WORKING DATA: Begin

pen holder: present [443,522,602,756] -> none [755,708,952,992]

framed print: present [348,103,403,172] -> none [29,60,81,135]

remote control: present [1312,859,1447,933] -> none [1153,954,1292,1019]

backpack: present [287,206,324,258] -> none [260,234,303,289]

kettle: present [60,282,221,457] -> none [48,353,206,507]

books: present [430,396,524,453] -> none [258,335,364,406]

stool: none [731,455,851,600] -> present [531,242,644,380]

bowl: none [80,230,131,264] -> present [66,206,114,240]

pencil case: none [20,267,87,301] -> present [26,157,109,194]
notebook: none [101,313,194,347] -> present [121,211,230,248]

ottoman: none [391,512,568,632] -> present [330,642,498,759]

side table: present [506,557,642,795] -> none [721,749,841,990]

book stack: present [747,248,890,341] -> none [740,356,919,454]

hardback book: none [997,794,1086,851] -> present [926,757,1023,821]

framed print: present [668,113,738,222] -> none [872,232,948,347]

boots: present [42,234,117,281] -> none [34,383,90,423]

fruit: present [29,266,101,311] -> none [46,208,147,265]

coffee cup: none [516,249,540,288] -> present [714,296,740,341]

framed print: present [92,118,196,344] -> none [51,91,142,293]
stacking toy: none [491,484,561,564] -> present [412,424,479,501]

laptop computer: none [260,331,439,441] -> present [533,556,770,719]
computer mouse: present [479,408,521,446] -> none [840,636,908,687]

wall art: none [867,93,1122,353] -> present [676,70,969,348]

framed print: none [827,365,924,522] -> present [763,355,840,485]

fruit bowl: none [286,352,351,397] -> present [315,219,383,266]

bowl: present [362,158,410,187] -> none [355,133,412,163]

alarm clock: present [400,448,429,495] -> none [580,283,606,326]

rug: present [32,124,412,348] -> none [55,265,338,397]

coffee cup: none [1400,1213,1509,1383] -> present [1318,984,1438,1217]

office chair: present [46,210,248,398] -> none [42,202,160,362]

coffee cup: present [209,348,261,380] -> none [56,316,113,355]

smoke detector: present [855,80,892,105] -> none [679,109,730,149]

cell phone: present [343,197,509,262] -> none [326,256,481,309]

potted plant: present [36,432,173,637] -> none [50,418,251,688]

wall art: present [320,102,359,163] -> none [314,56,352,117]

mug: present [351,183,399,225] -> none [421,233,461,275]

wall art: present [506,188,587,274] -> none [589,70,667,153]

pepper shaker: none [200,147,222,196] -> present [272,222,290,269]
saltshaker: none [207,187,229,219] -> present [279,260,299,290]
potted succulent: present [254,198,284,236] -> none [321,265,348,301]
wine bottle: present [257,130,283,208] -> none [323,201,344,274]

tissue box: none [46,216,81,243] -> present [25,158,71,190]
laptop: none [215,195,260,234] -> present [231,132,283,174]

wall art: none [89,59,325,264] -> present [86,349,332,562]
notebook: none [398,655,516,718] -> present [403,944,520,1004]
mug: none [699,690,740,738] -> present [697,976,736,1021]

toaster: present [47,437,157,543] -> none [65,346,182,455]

WORKING DATA: End

## PROBLEM DESCRIPTION
Above are the records. Print exactly, and only, the lines from the line with "notebook: none [101,313,194,347]" to the line with "rug: present [32,124,412,348]", both inclusive.

## ANSWER BOX
notebook: none [101,313,194,347] -> present [121,211,230,248]

ottoman: none [391,512,568,632] -> present [330,642,498,759]

side table: present [506,557,642,795] -> none [721,749,841,990]

book stack: present [747,248,890,341] -> none [740,356,919,454]

hardback book: none [997,794,1086,851] -> present [926,757,1023,821]

framed print: present [668,113,738,222] -> none [872,232,948,347]

boots: present [42,234,117,281] -> none [34,383,90,423]

fruit: present [29,266,101,311] -> none [46,208,147,265]

coffee cup: none [516,249,540,288] -> present [714,296,740,341]

framed print: present [92,118,196,344] -> none [51,91,142,293]
stacking toy: none [491,484,561,564] -> present [412,424,479,501]

laptop computer: none [260,331,439,441] -> present [533,556,770,719]
computer mouse: present [479,408,521,446] -> none [840,636,908,687]

wall art: none [867,93,1122,353] -> present [676,70,969,348]

framed print: none [827,365,924,522] -> present [763,355,840,485]

fruit bowl: none [286,352,351,397] -> present [315,219,383,266]

bowl: present [362,158,410,187] -> none [355,133,412,163]

alarm clock: present [400,448,429,495] -> none [580,283,606,326]

rug: present [32,124,412,348] -> none [55,265,338,397]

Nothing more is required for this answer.